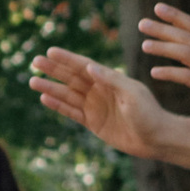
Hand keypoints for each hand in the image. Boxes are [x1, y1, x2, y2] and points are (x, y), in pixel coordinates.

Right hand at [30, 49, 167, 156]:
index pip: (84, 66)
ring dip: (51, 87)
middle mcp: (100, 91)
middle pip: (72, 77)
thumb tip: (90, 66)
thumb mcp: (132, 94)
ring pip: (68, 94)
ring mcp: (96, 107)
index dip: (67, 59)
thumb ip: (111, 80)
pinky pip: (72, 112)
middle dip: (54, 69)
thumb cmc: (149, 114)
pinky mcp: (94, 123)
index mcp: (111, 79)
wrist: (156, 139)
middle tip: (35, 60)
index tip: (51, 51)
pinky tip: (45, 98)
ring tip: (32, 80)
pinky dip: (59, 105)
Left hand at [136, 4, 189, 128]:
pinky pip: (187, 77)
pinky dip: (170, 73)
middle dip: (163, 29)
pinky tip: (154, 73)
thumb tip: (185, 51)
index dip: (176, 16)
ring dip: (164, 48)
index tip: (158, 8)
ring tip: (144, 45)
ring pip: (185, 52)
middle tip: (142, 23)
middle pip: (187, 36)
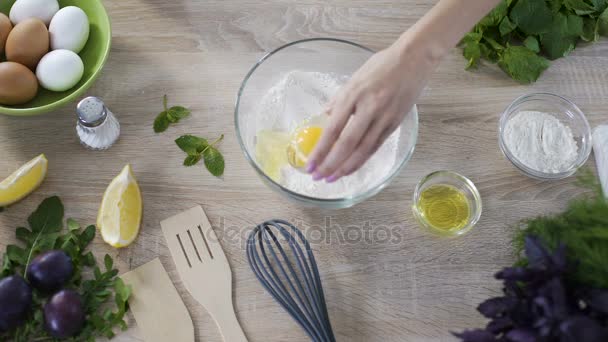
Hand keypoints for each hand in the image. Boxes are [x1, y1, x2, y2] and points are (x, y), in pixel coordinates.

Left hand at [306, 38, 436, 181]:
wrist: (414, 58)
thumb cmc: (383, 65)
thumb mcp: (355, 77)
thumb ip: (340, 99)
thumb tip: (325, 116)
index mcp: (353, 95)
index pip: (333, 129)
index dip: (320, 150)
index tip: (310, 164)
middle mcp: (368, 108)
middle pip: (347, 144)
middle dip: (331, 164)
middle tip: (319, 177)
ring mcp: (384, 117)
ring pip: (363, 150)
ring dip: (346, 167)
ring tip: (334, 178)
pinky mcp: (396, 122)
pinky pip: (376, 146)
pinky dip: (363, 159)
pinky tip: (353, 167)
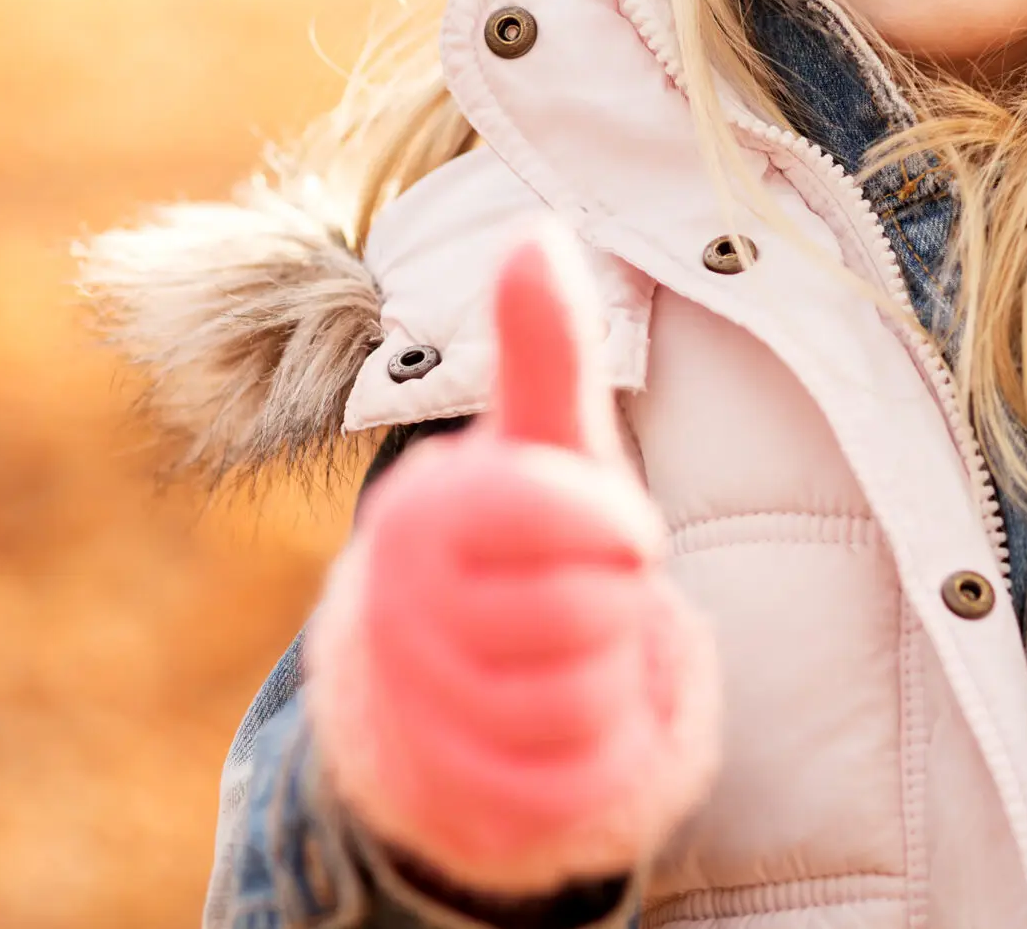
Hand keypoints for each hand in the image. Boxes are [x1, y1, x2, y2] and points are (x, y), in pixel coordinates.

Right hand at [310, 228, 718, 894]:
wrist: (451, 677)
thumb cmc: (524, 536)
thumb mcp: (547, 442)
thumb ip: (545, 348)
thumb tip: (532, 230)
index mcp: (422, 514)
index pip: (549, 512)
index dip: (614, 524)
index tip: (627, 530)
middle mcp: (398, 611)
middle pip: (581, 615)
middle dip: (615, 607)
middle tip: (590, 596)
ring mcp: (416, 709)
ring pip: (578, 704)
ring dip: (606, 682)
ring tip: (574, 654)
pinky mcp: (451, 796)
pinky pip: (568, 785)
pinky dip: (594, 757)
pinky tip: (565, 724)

+ + + + +

Set down every entry exactly as it appears, but skip the pictures.

Hand keypoints for each hand in the image. Boxes are [x1, y1, x2, y2] and points are (x, y), in pixel coordinates.

Right hand at [30, 49, 167, 156]:
index pip: (84, 66)
ring dip: (51, 87)
middle mcp: (100, 91)
middle pip: (72, 77)
thumb tip: (90, 66)
thumb mcp: (132, 94)
ring pip: (68, 94)
ring mcp: (96, 107)
index dip: (67, 59)
thumb ip: (111, 80)
pinky pip: (72, 112)
middle dip: (54, 69)
thumb cmc: (149, 114)
pinky mcp: (94, 123)
index mcp: (111, 79)
wrist: (156, 139)
middle tip: (35, 60)
index tip: (51, 51)
pinky tip: (45, 98)
ring tip: (32, 80)
pinky dip: (59, 105)
Left hand at [136, 4, 189, 128]:
pinky pip: (187, 77)
pinky dip: (170, 73)
middle dip: (163, 29)
pinky tip: (154, 73)
thumb tip: (185, 51)
index dip: (176, 16)
ring dip: (164, 48)
index tip: (158, 8)
ring tip: (144, 45)
ring pip: (185, 52)
middle tip: (142, 23)
middle pip: (187, 36)
Hand keypoints for each hand in the image. Boxes are [x1, y1, x2, y2] and points are (x, y), in pixel coordinates.

Left hand at [306, 38, 436, 181]:
wrist: (414, 58)
thumb cmc: (383, 65)
thumb mcp: (355, 77)
thumb ip: (340, 99)
thumb tip: (325, 116)
index mcp: (353, 95)
index pip: (333, 129)
index dip: (320, 150)
index tip: (310, 164)
middle mcp: (368, 108)
middle pip: (347, 144)
middle dip: (331, 164)
middle tip: (319, 177)
ring mcp: (384, 117)
ring pip: (363, 150)
ring dip: (346, 167)
ring tip: (334, 178)
pinky mcp: (396, 122)
pinky pip: (376, 146)
pinky dip: (363, 159)
pinky tip: (353, 167)
Hand keypoints for each hand in the image. Boxes are [x1, y1, x2, y2] and points are (x, y), in pixel coordinates.

Right hand at [310, 228, 718, 894]:
wrist: (451, 677)
thumb cmc: (524, 536)
thumb mcp: (547, 442)
thumb ip: (545, 348)
thumb tip: (532, 230)
index mcp: (422, 514)
index pip: (549, 512)
index dip: (614, 524)
index tip: (627, 530)
middle mcp: (398, 611)
middle pip: (581, 615)
middle dip: (615, 607)
middle tip: (590, 596)
ring mcp: (416, 709)
ring pip: (578, 704)
ring dip: (606, 682)
ring tip: (574, 654)
pinky mcp: (451, 796)
pinky pip: (568, 785)
pinky dip: (594, 757)
pinky tip: (565, 724)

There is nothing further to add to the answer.